Thursday, 23 May 2013

IN THE FIELD - Making a living from forests in Indonesia

(in-country visits by ACIAR’s research program managers)


In April, ACIAR’s Forestry Program manager, Mr Tony Bartlett, visited Indonesia to see first-hand the progress made from ACIAR teak-related research, and to help set up a new project. Tony met some local farmers in the Gunungkidul District of Yogyakarta Province who have been, and will be, involved in the agroforestry research...

ACIAR has supported research on teak agroforestry systems in the Gunungkidul District since 2007. A new forestry project will again work in this region, extending the research on enhancing people’s livelihoods through integrating the production of teak with the production of non-timber forest products. The aim is to enable the farmers to get a more regular source of income from these agroforestry systems.

The farmers in this region devote about 10% of their land to growing teak, often in parcels of less than 0.5 hectares, and teak contributes about 12% of their total household income. Much of the teak goes into producing furniture and carvings, contributing to a global industry valued at around AUD 130 billion.

◆ Dataset excerpts ◆
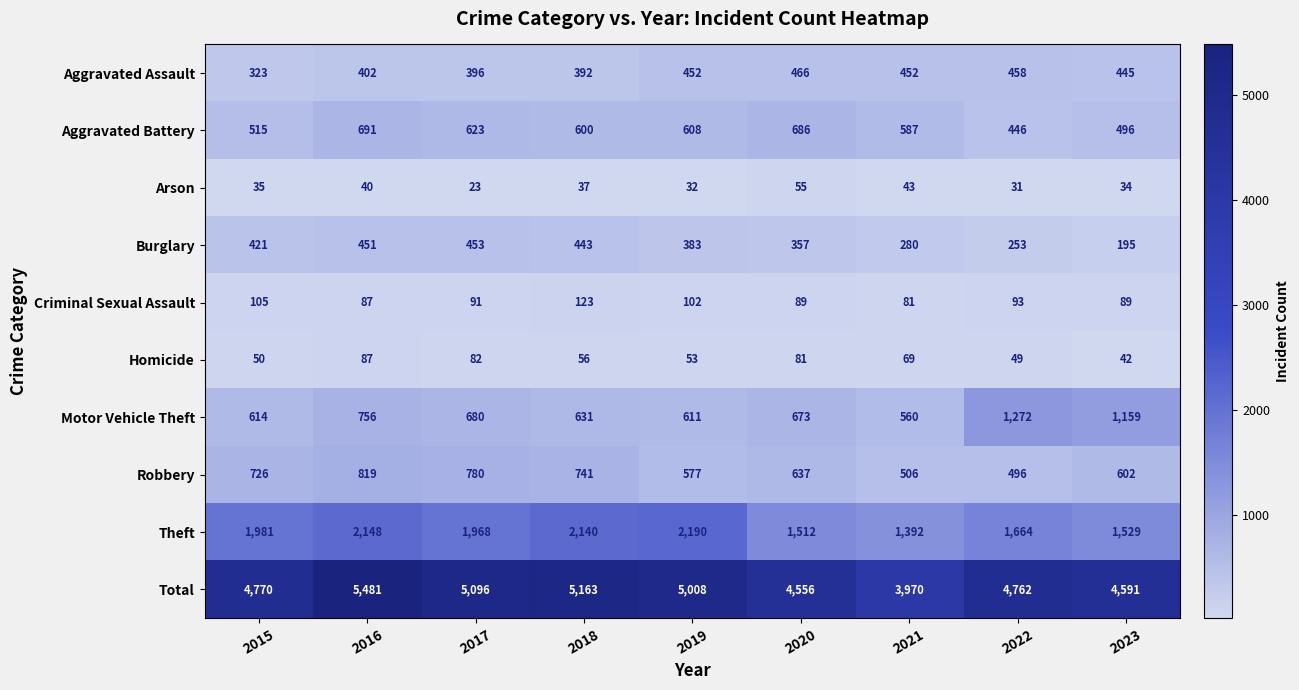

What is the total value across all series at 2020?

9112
---
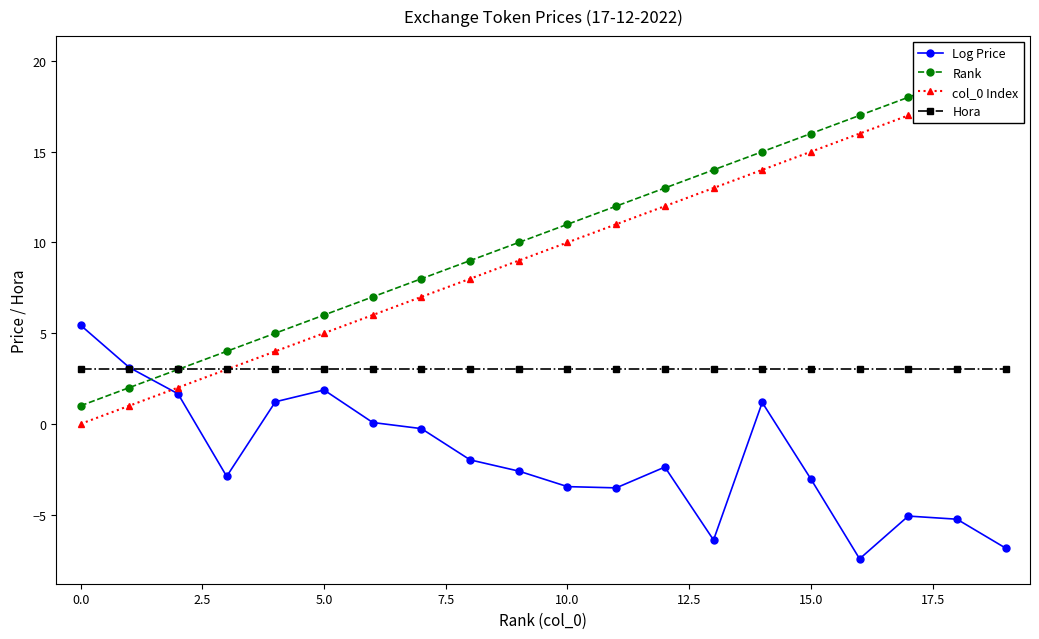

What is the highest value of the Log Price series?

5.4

◆ Directions ◆
1 – Translate this sentence from the teak forestry article into French: "ACIAR has supported research on teak agroforestry systems in the Gunungkidul District since 2007."
2 – In the teak forestry article, switch "Tony" to "Anthony" throughout the part that opens with the words containing "(in-country visits by" and closes with "the agroforestry research...", and write that part out again.

◆ Results by task ◆
1 – ACIAR soutient depuis 2007 des recherches sur les systèmes agroforestiers à base de teck dans le district de Gunungkidul.

2 –
(in-country visits by ACIAR’s research program managers)


In April, ACIAR’s Forestry Program manager, Mr Anthony Bartlett, visited Indonesia to see first-hand the progress made from ACIAR teak-related research, and to help set up a new project. Anthony met some local farmers in the Gunungkidul District of Yogyakarta Province who have been, and will be, involved in the agroforestry research...